Task directions:
According to the article on plaque erosion diagnosis, what do current deep learning approaches for OCT image interpretation rely on?

Reading passage:
⁂
Novel AI model enhances diagnosis of plaque erosion in patients with acute coronary syndromes
South Korea: A newly developed "transformer"-based DL (deep learning) model may help cardiologists accurately diagnose plaque erosion in patients with acute coronary syndromes (ACS), according to a recent study published in JACC: Cardiovascular Interventions.
In recent years, a concept that the underlying pathophysiology in some patients with acute coronary syndromes could be plaque erosion rather than plaque rupture has emerged. ACS caused by plaque erosion could be managed conservatively (reduction of thrombus burden followed by aggressive medical management with anti-platelet and lipid-lowering therapy) without stenting. However, this concept still needs to be fully supported by trial evidence.
Plaque erosion diagnosis requires expertise in OCT (optical coherence tomographic) image interpretation. In addition, the current DL approaches for OCT image interpretation are based on a single frame without information integration from adjacent frames. The key to furthering this concept is to recognise plaque erosion more easily in the acute clinical setting.
In the study, Sangjoon Park from the Korea Advanced Institute of Science and Technology in Daejeon, South Korea, and colleagues deployed a deep learning approach (called a "Transformer") that enables recapitulating to some degree the human method but incorporating information from multiple frames, and facilitate an accurate diagnosis of plaque erosion.
⁂
Data for review:

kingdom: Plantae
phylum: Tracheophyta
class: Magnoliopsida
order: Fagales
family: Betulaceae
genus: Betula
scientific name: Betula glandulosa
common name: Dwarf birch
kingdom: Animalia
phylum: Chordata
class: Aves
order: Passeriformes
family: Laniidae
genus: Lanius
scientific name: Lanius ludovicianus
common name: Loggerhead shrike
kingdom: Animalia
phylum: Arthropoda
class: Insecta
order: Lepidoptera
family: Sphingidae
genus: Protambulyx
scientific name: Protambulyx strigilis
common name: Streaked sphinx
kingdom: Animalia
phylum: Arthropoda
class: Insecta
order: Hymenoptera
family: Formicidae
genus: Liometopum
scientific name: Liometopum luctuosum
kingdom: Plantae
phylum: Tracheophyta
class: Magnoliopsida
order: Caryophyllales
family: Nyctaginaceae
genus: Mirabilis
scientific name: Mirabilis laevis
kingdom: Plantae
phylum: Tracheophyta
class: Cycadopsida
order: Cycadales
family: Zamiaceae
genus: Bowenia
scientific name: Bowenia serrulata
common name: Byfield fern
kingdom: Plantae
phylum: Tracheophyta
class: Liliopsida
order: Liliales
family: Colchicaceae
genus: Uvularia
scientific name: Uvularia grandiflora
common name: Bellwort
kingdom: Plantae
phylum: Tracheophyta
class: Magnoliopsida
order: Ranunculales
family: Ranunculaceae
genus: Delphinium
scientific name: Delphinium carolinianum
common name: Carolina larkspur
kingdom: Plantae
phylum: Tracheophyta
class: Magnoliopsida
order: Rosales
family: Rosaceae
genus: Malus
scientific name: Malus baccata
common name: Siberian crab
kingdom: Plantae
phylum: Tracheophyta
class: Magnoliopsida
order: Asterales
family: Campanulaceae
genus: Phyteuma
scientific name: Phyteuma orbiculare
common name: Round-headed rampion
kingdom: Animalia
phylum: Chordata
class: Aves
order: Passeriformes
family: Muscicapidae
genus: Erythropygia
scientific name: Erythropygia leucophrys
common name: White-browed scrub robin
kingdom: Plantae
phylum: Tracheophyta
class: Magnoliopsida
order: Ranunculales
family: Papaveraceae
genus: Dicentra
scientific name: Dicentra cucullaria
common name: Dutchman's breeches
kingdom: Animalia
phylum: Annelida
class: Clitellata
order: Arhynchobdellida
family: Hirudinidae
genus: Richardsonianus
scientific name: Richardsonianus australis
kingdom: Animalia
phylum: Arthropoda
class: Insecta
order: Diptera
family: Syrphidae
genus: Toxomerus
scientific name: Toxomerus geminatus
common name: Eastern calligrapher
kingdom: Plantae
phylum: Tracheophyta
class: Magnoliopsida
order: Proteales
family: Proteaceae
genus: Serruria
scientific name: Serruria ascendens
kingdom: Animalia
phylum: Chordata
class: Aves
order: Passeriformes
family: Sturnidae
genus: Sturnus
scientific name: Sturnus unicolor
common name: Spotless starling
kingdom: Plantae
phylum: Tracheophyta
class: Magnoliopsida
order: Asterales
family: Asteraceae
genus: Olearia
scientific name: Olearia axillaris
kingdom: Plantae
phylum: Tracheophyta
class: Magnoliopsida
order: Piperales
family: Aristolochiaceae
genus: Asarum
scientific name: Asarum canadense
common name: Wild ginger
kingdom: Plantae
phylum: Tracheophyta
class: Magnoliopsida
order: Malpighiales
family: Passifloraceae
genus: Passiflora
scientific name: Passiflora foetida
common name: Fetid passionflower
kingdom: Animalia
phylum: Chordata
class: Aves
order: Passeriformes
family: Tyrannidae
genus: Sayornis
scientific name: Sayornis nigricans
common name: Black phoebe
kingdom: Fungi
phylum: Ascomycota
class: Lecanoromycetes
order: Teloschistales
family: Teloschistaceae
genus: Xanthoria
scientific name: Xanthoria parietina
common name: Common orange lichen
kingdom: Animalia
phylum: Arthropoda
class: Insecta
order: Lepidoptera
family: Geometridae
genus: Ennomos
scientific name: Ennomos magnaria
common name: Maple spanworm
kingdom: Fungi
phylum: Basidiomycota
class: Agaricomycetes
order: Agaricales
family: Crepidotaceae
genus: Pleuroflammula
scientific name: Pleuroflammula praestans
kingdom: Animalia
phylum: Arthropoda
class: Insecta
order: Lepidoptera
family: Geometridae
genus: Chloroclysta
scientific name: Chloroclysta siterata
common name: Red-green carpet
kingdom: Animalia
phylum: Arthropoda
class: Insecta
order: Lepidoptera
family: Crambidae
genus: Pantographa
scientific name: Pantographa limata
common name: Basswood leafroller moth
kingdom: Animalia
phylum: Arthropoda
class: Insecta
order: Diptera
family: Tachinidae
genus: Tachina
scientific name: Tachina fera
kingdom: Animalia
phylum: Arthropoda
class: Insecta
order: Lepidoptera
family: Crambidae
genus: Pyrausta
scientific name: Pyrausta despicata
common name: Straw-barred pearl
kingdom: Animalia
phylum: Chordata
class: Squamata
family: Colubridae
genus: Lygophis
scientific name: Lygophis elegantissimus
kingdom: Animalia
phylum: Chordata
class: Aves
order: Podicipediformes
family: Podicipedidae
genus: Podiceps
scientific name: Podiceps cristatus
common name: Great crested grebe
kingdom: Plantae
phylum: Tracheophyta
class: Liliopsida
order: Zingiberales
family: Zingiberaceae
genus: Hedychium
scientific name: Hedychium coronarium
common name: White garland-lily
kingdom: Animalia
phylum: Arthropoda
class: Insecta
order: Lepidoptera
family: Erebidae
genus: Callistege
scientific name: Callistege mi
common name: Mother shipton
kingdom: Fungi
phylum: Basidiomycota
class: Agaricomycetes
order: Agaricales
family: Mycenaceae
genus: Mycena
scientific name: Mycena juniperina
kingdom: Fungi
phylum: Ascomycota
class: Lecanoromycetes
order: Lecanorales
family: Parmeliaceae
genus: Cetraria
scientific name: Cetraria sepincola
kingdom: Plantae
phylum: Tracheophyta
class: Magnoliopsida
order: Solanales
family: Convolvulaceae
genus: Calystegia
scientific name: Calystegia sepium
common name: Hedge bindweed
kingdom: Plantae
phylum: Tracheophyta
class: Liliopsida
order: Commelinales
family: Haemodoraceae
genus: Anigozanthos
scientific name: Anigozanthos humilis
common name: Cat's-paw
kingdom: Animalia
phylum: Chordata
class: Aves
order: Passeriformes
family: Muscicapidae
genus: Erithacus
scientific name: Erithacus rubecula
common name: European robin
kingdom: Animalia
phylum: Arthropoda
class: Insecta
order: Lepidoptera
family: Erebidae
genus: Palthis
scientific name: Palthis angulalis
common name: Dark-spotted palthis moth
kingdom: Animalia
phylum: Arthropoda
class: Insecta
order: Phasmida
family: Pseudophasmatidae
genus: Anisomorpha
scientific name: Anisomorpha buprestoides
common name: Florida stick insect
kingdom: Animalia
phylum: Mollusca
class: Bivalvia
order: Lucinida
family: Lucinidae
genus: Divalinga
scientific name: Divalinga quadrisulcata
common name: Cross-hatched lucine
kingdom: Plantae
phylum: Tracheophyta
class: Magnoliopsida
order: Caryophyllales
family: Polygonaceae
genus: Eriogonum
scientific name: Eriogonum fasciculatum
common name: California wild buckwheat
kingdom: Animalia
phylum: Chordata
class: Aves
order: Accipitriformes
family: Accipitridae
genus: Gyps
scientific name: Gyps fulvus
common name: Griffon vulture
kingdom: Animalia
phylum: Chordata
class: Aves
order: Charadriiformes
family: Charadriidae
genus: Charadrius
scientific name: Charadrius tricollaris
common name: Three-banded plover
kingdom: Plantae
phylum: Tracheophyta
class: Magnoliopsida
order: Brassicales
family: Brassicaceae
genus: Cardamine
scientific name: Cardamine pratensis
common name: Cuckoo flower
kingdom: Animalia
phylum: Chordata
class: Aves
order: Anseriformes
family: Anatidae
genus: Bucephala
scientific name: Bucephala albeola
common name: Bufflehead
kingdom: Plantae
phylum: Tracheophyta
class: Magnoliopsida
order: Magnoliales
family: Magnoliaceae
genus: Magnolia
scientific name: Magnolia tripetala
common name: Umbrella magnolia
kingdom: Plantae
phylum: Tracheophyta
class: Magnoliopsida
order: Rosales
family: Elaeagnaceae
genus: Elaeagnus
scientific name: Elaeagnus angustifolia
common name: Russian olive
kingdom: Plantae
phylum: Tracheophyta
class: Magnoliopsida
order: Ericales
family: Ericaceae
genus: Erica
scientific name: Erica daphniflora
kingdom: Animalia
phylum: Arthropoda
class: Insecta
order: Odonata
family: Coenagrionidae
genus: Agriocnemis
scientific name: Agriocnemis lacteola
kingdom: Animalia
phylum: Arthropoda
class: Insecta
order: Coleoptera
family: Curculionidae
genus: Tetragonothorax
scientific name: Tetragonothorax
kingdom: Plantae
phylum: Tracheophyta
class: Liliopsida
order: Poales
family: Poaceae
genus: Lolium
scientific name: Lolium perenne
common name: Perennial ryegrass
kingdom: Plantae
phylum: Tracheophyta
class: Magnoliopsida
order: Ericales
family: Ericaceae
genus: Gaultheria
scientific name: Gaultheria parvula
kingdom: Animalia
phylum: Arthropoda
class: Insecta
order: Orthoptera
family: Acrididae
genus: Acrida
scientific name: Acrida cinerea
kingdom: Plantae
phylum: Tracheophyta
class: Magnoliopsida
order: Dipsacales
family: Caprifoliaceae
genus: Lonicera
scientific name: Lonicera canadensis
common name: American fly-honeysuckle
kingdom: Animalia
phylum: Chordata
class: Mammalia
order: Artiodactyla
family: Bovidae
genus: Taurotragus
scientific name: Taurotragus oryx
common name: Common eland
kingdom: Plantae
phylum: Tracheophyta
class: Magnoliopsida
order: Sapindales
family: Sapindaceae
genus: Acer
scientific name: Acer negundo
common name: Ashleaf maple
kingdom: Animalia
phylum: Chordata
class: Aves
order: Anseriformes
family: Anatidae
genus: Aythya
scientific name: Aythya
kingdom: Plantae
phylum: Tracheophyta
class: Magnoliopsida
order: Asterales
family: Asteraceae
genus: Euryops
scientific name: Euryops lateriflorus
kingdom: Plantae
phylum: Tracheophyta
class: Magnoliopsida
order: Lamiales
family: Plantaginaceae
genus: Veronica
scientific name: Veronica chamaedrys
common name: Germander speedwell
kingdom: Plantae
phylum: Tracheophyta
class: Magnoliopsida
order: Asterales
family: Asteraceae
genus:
⁂
Reply to the task:
They are based on a single frame, without integrating information from adjacent frames.